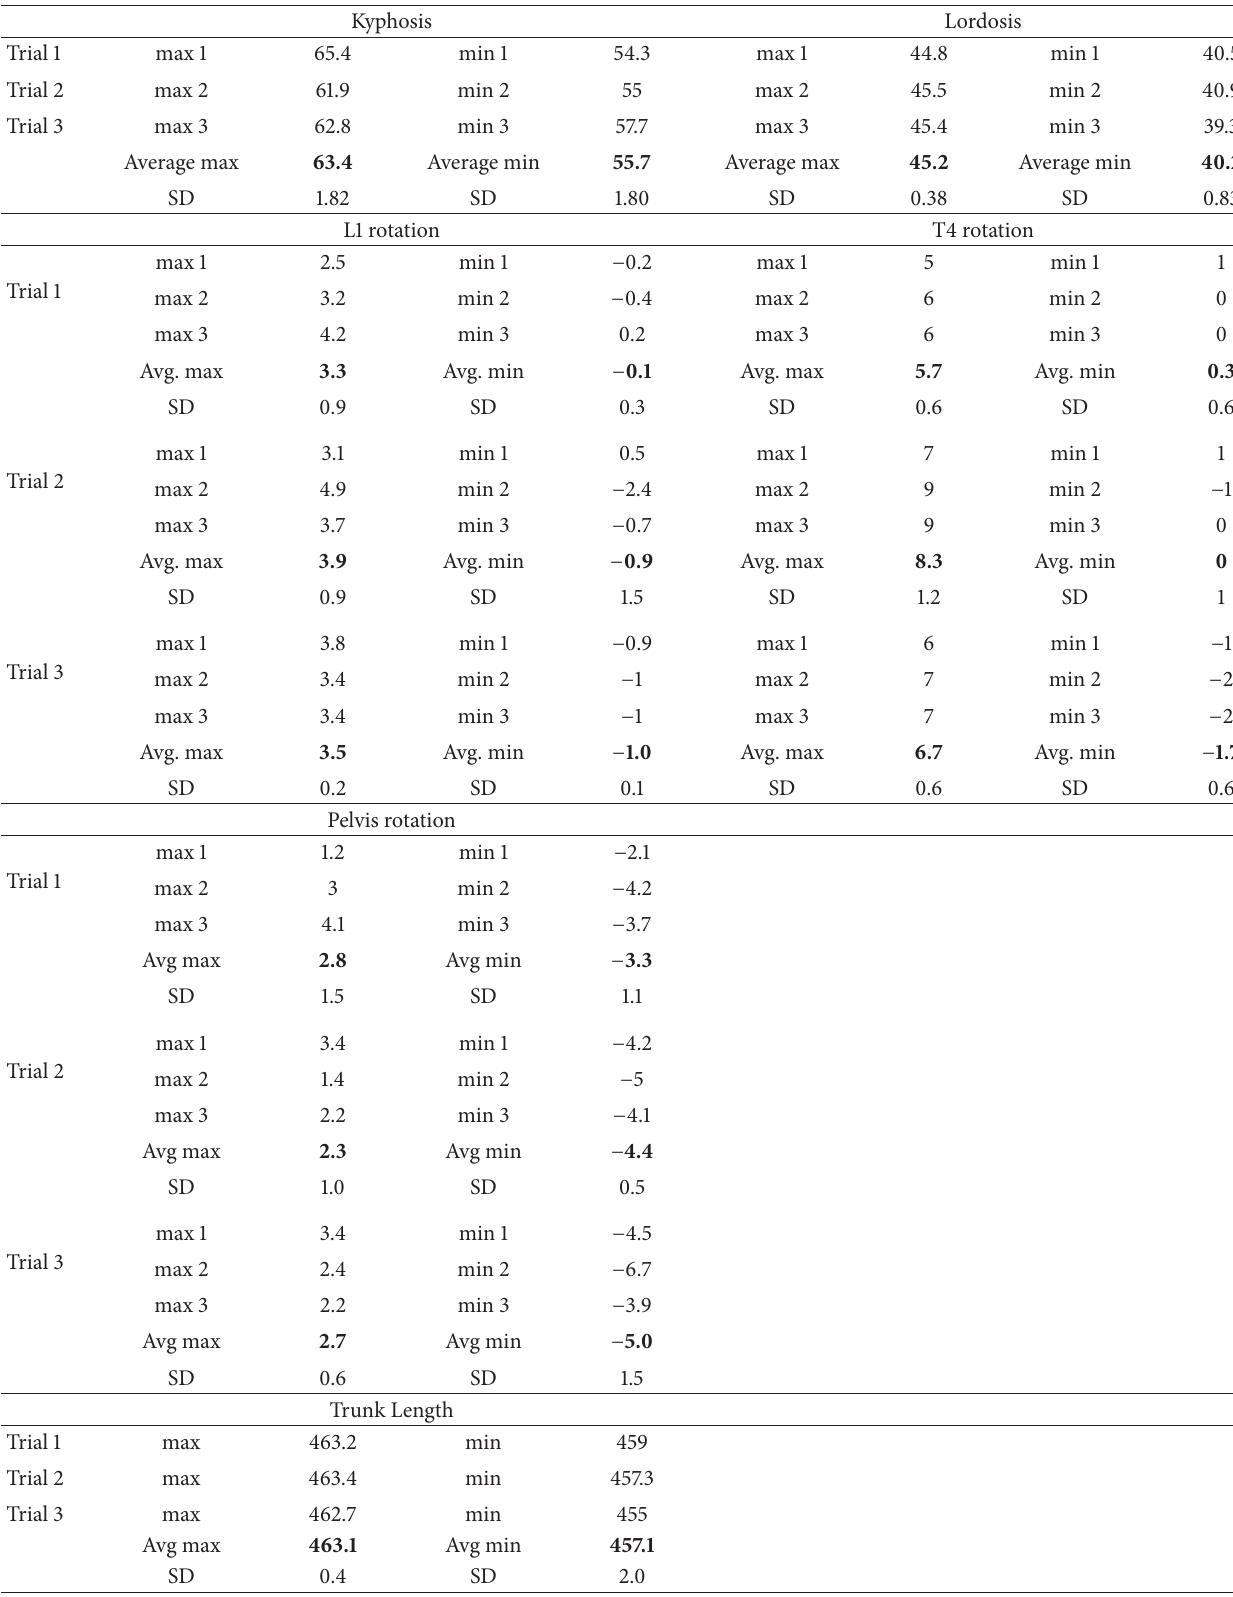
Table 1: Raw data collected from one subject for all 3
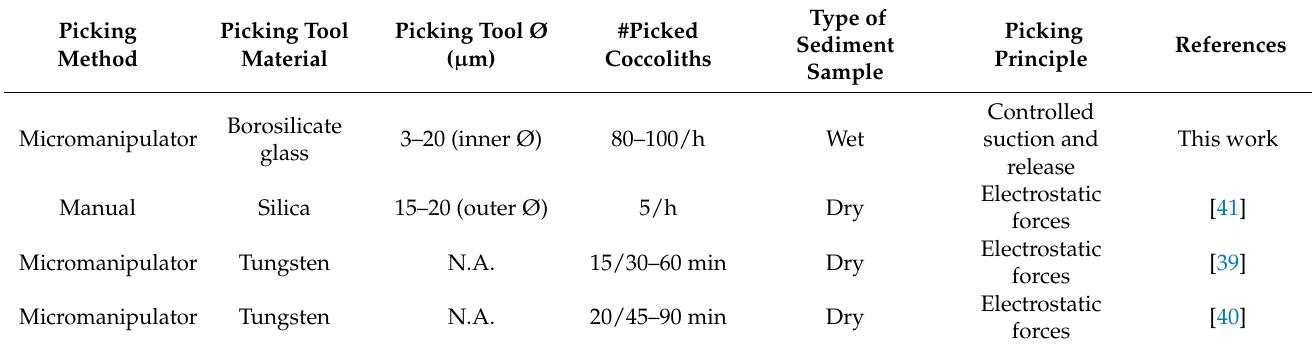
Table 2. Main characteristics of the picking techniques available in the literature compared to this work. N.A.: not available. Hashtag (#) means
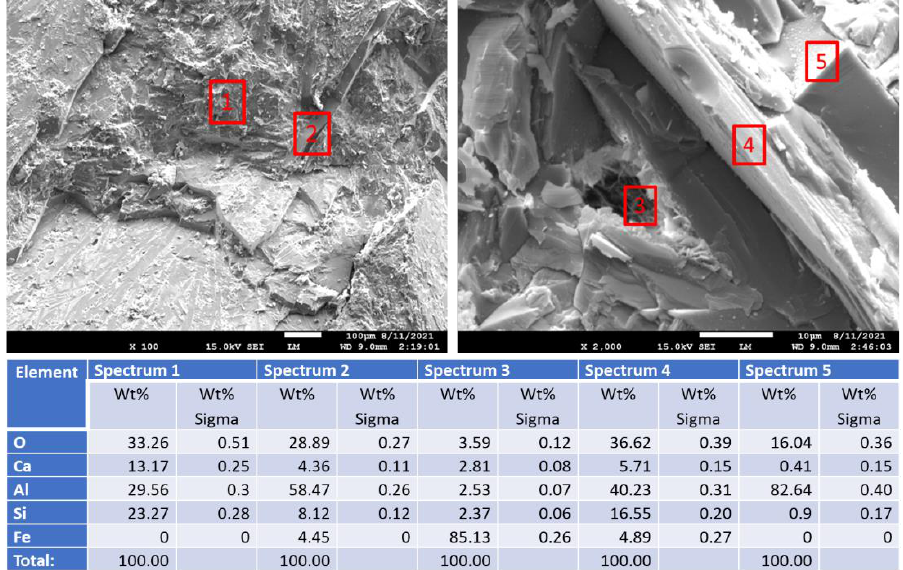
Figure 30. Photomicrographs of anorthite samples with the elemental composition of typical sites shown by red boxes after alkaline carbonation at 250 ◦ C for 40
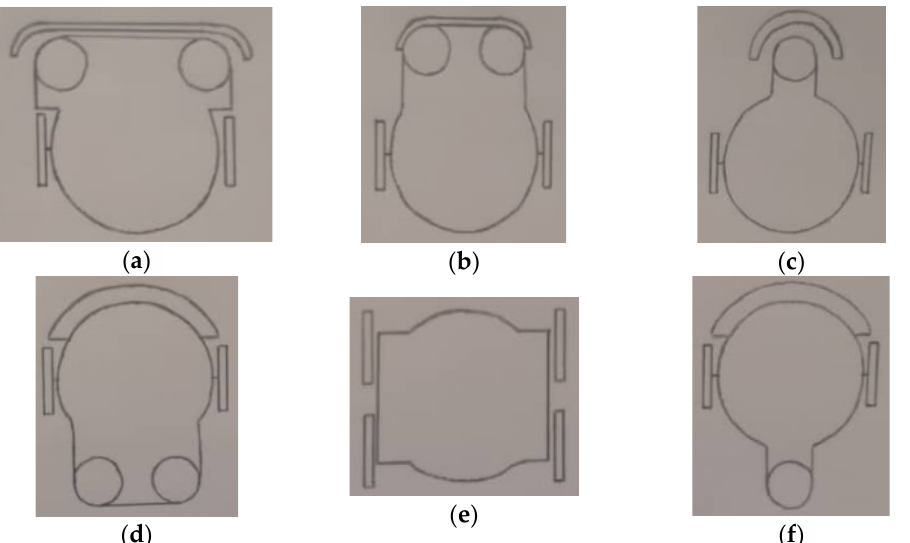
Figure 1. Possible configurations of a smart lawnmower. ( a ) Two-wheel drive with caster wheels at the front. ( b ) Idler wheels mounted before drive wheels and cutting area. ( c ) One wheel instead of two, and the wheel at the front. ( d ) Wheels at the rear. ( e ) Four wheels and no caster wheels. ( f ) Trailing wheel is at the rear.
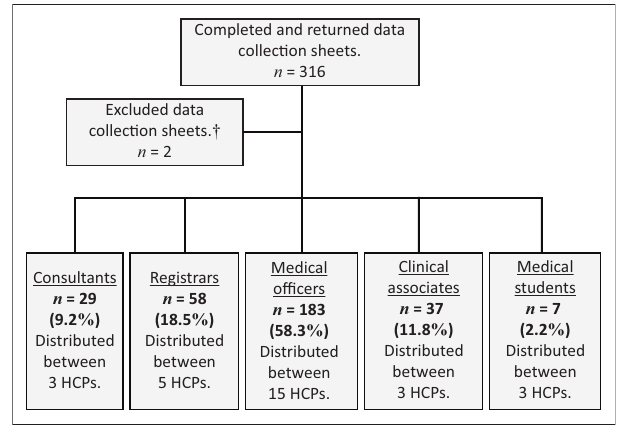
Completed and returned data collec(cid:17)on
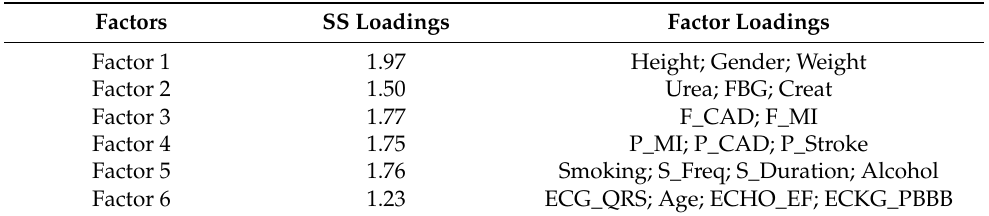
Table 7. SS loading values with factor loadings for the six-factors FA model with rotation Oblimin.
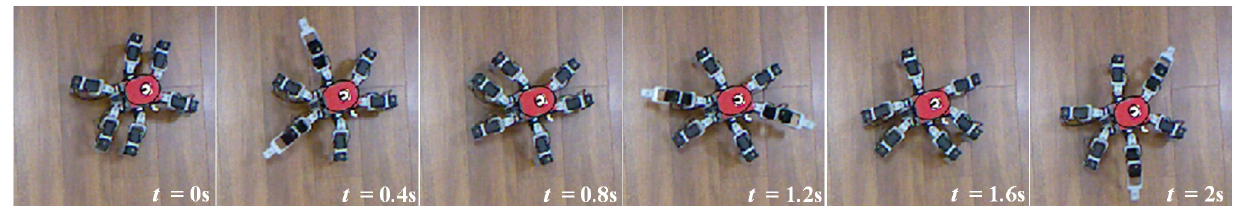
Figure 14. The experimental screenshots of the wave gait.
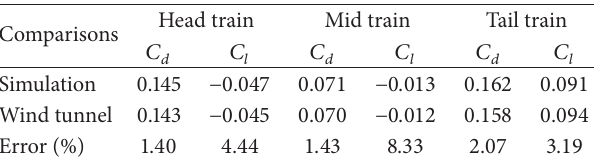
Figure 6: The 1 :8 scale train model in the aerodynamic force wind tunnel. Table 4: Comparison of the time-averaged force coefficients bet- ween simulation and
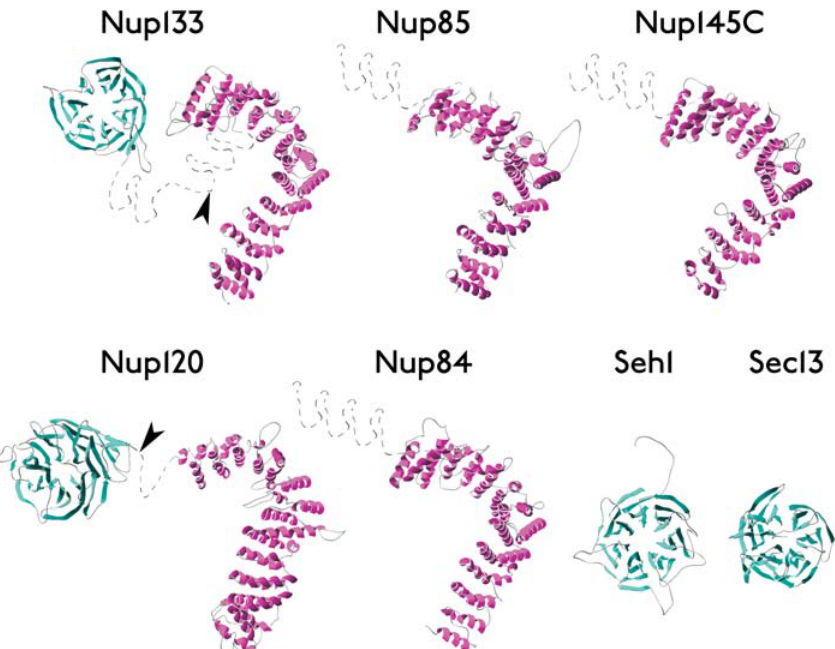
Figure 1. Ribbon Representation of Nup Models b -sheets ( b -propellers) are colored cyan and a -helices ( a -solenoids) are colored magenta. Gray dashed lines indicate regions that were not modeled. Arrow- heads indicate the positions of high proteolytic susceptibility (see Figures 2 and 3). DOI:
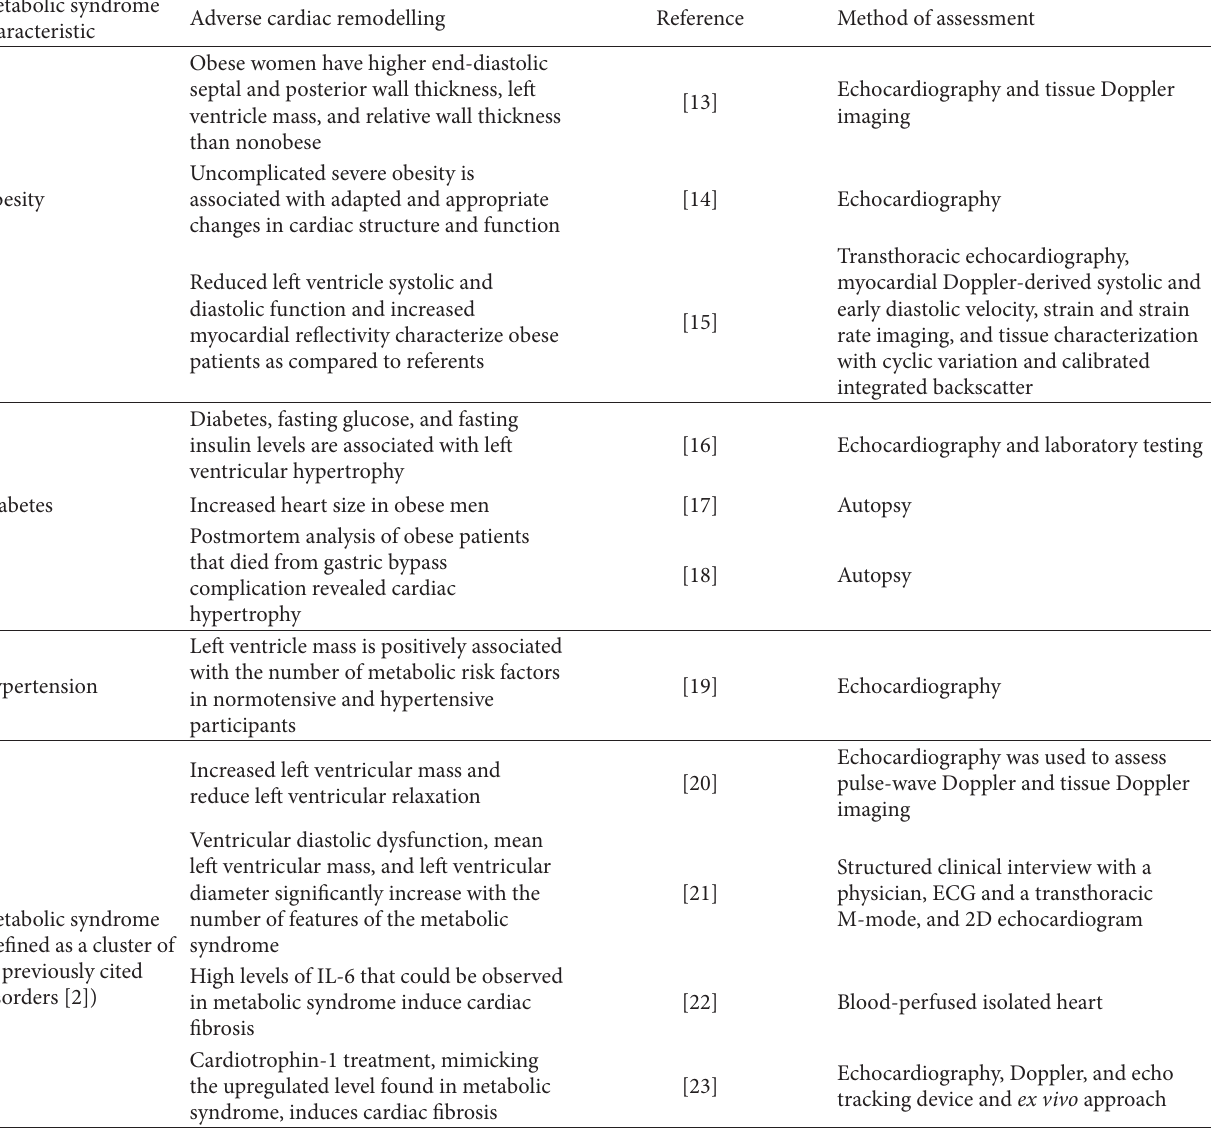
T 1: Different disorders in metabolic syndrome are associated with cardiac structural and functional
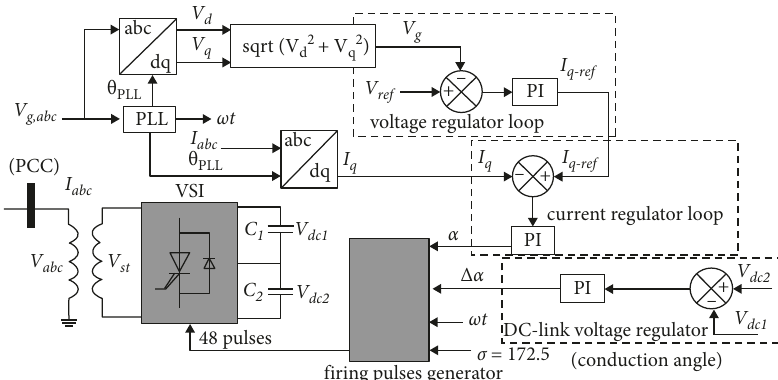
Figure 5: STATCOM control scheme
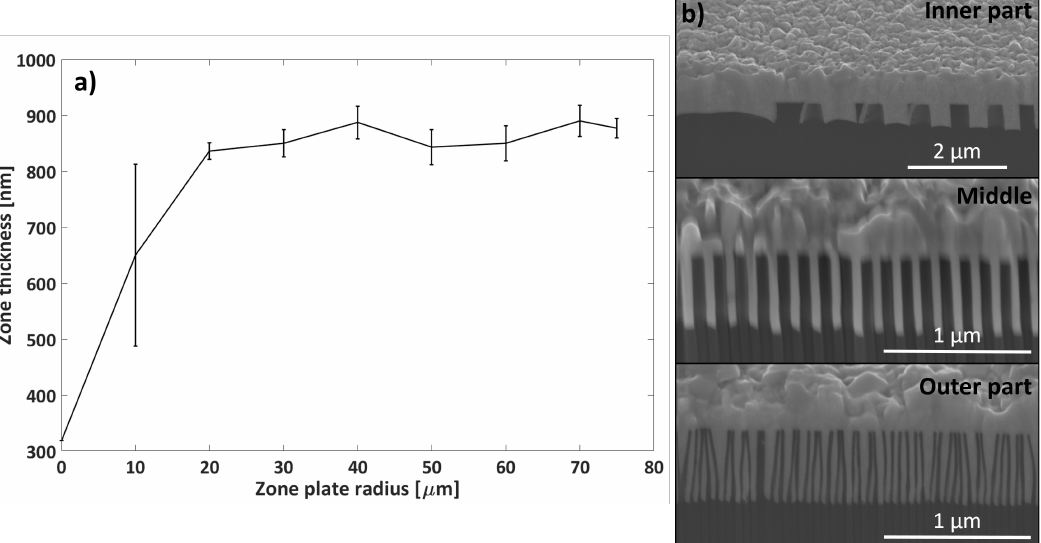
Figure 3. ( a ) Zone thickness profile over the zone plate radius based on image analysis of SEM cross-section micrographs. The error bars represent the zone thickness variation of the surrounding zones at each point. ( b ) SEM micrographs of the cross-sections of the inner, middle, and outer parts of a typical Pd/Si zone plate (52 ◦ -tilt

---*---

### DIRECTIONS
Please reproduce the entries above exactly, from their first line to the line holding "Figure 5: STATCOM control scheme" inclusive, and nothing else; the pictures stay out.

### PROBLEM SOLUTION
Table 1: Raw data collected from one subject for all 3
Table 2. Main characteristics of the picking techniques available in the literature compared to this work. N.A.: not available. Hashtag (#) means
Figure 30. Photomicrographs of anorthite samples with the elemental composition of typical sites shown by red boxes after alkaline carbonation at 250 ◦ C for 40
Figure 1. Possible configurations of a smart lawnmower. ( a ) Two-wheel drive with caster wheels at the front. ( b ) Idler wheels mounted before drive wheels and cutting area. ( c ) One wheel instead of two, and the wheel at the front. ( d ) Wheels at the rear. ( e ) Four wheels and no caster wheels. ( f ) Trailing wheel is at the rear.
Completed and returned data collec(cid:17)on
Table 7. SS loading values with factor loadings for the six-factors FA model with rotation Oblimin.
Figure 14. The experimental screenshots of the wave gait.
Figure 6: The 1 :8 scale train model in the aerodynamic force wind tunnel. Table 4: Comparison of the time-averaged force coefficients bet- ween simulation and
Figure 1. Ribbon Representation of Nup Models b -sheets ( b -propellers) are colored cyan and a -helices ( a -solenoids) are colored magenta. Gray dashed lines indicate regions that were not modeled. Arrow- heads indicate the positions of high proteolytic susceptibility (see Figures 2 and 3). DOI:
T 1: Different disorders in metabolic syndrome are associated with cardiac structural and functional
Figure 5: STATCOM control scheme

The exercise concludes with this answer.